As an auditor, it is essential to bear in mind that, in the absence of specific steps to determine the exact processes, ISO 19011:2018 Guidelines for auditing management systems sets out basic elements to assist in auditing compliance within a management system.  

According to the ISO/IEC: “Guides may contain elements that are considered mandatory. These elements will be identified by using the word ‘shall’. When these elements exist…, they are mandatory… Statements that are only for guidance are identified by the use of the word ‘should’.” 

In the introductions to both ISO 9001:2015 and ISO 14001:2015, it also clearly states that where these words are used, they indicate the following meaning: 



Shall Requirement
Should Recommendation
May Permission
Can Possibility or capability

Although the language used in each of the management standards may differ, it implies the need of a legal requirement through the use of the term ‘shall’ or ‘compliance’. 
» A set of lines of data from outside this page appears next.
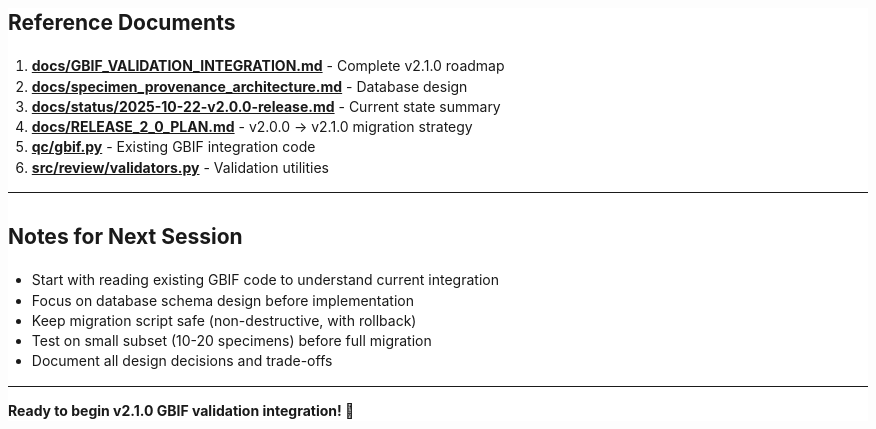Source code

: ## Reference Documents

1. **[docs/GBIF_VALIDATION_INTEGRATION.md](docs/GBIF_VALIDATION_INTEGRATION.md)** - Complete v2.1.0 roadmap
2. **[docs/specimen_provenance_architecture.md](docs/specimen_provenance_architecture.md)** - Database design
3. **[docs/status/2025-10-22-v2.0.0-release.md](docs/status/2025-10-22-v2.0.0-release.md)** - Current state summary
4. **[docs/RELEASE_2_0_PLAN.md](docs/RELEASE_2_0_PLAN.md)** - v2.0.0 → v2.1.0 migration strategy
5. **[qc/gbif.py](qc/gbif.py)** - Existing GBIF integration code
6. **[src/review/validators.py](src/review/validators.py)** - Validation utilities

---

## Notes for Next Session

- Start with reading existing GBIF code to understand current integration
- Focus on database schema design before implementation
- Keep migration script safe (non-destructive, with rollback)
- Test on small subset (10-20 specimens) before full migration
- Document all design decisions and trade-offs

---

**Ready to begin v2.1.0 GBIF validation integration! 🚀**
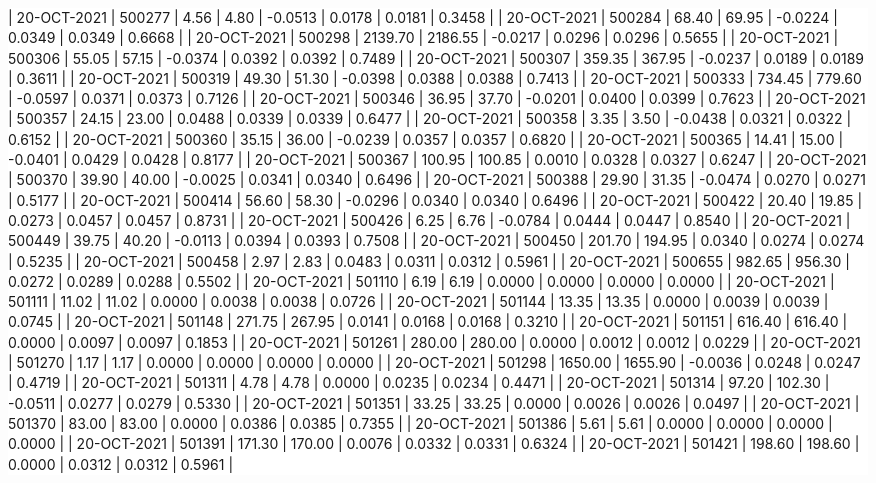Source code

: | 20-OCT-2021 | 500277 | 4.56 | 4.80 | -0.0513 | 0.0178 | 0.0181 | 0.3458 |
| 20-OCT-2021 | 500284 | 68.40 | 69.95 | -0.0224 | 0.0349 | 0.0349 | 0.6668 |
| 20-OCT-2021 | 500298 | 2139.70 | 2186.55 | -0.0217 | 0.0296 | 0.0296 | 0.5655 |
| 20-OCT-2021 | 500306 | 55.05 | 57.15 | -0.0374 | 0.0392 | 0.0392 | 0.7489 |
| 20-OCT-2021 | 500307 | 359.35 | 367.95 | -0.0237 | 0.0189 | 0.0189 | 0.3611 |
| 20-OCT-2021 | 500319 | 49.30 | 51.30 | -0.0398 | 0.0388 | 0.0388 | 0.7413 |
| 20-OCT-2021 | 500333 | 734.45 | 779.60 | -0.0597 | 0.0371 | 0.0373 | 0.7126 |
| 20-OCT-2021 | 500346 | 36.95 | 37.70 | -0.0201 | 0.0400 | 0.0399 | 0.7623 |
| 20-OCT-2021 | 500357 | 24.15 | 23.00 | 0.0488 | 0.0339 | 0.0339 | 0.6477 |
| 20-OCT-2021 | 500358 | 3.35 | 3.50 | -0.0438 | 0.0321 | 0.0322 | 0.6152 |
| 20-OCT-2021 | 500360 | 35.15 | 36.00 | -0.0239 | 0.0357 | 0.0357 | 0.6820 |
| 20-OCT-2021 | 500365 | 14.41 | 15.00 | -0.0401 | 0.0429 | 0.0428 | 0.8177 |
| 20-OCT-2021 | 500367 | 100.95 | 100.85 | 0.0010 | 0.0328 | 0.0327 | 0.6247 |
| 20-OCT-2021 | 500370 | 39.90 | 40.00 | -0.0025 | 0.0341 | 0.0340 | 0.6496 |
| 20-OCT-2021 | 500388 | 29.90 | 31.35 | -0.0474 | 0.0270 | 0.0271 | 0.5177 |
| 20-OCT-2021 | 500414 | 56.60 | 58.30 | -0.0296 | 0.0340 | 0.0340 | 0.6496 |
| 20-OCT-2021 | 500422 | 20.40 | 19.85 | 0.0273 | 0.0457 | 0.0457 | 0.8731 |
| 20-OCT-2021 | 500426 | 6.25 | 6.76 | -0.0784 | 0.0444 | 0.0447 | 0.8540 |
| 20-OCT-2021 | 500449 | 39.75 | 40.20 | -0.0113 | 0.0394 | 0.0393 | 0.7508 |
| 20-OCT-2021 | 500450 | 201.70 | 194.95 | 0.0340 | 0.0274 | 0.0274 | 0.5235 |
| 20-OCT-2021 | 500458 | 2.97 | 2.83 | 0.0483 | 0.0311 | 0.0312 | 0.5961 |
| 20-OCT-2021 | 500655 | 982.65 | 956.30 | 0.0272 | 0.0289 | 0.0288 | 0.5502 |
| 20-OCT-2021 | 501110 | 6.19 | 6.19 | 0.0000 | 0.0000 | 0.0000 | 0.0000 |
| 20-OCT-2021 | 501111 | 11.02 | 11.02 | 0.0000 | 0.0038 | 0.0038 | 0.0726 |
| 20-OCT-2021 | 501144 | 13.35 | 13.35 | 0.0000 | 0.0039 | 0.0039 | 0.0745 |
| 20-OCT-2021 | 501148 | 271.75 | 267.95 | 0.0141 | 0.0168 | 0.0168 | 0.3210 |
| 20-OCT-2021 | 501151 | 616.40 | 616.40 | 0.0000 | 0.0097 | 0.0097 | 0.1853 |
| 20-OCT-2021 | 501261 | 280.00 | 280.00 | 0.0000 | 0.0012 | 0.0012 | 0.0229 |
| 20-OCT-2021 | 501270 | 1.17 | 1.17 | 0.0000 | 0.0000 | 0.0000 | 0.0000 |
| 20-OCT-2021 | 501298 | 1650.00 | 1655.90 | -0.0036 | 0.0248 | 0.0247 | 0.4719 |
| 20-OCT-2021 | 501311 | 4.78 | 4.78 | 0.0000 | 0.0235 | 0.0234 | 0.4471 |
| 20-OCT-2021 | 501314 | 97.20 | 102.30 | -0.0511 | 0.0277 | 0.0279 | 0.5330 |
| 20-OCT-2021 | 501351 | 33.25 | 33.25 | 0.0000 | 0.0026 | 0.0026 | 0.0497 |
| 20-OCT-2021 | 501370 | 83.00 | 83.00 | 0.0000 | 0.0386 | 0.0385 | 0.7355 |
| 20-OCT-2021 | 501386 | 5.61 | 5.61 | 0.0000 | 0.0000 | 0.0000 | 0.0000 |
| 20-OCT-2021 | 501391 | 171.30 | 170.00 | 0.0076 | 0.0332 | 0.0331 | 0.6324 |
| 20-OCT-2021 | 501421 | 198.60 | 198.60 | 0.0000 | 0.0312 | 0.0312 | 0.5961 |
Auditors and observance of compliance 

No matter what our personal perception may be of gathering objective evidence, it is vital that an auditor be guided by the basic rules and requirements of each management system while conducting an audit, from beginning to end. 

Therefore, an awareness of laws and regulations applicable to the location of the auditee would go the extra mile to assist auditors, including inspectors of government agencies. This would help in the identification, evaluation and management of processes under legal and regulatory requirements within the auditee’s organisation. It would also prevent the issuing of a non-conformance on requirement that ought not to be raised in the first instance.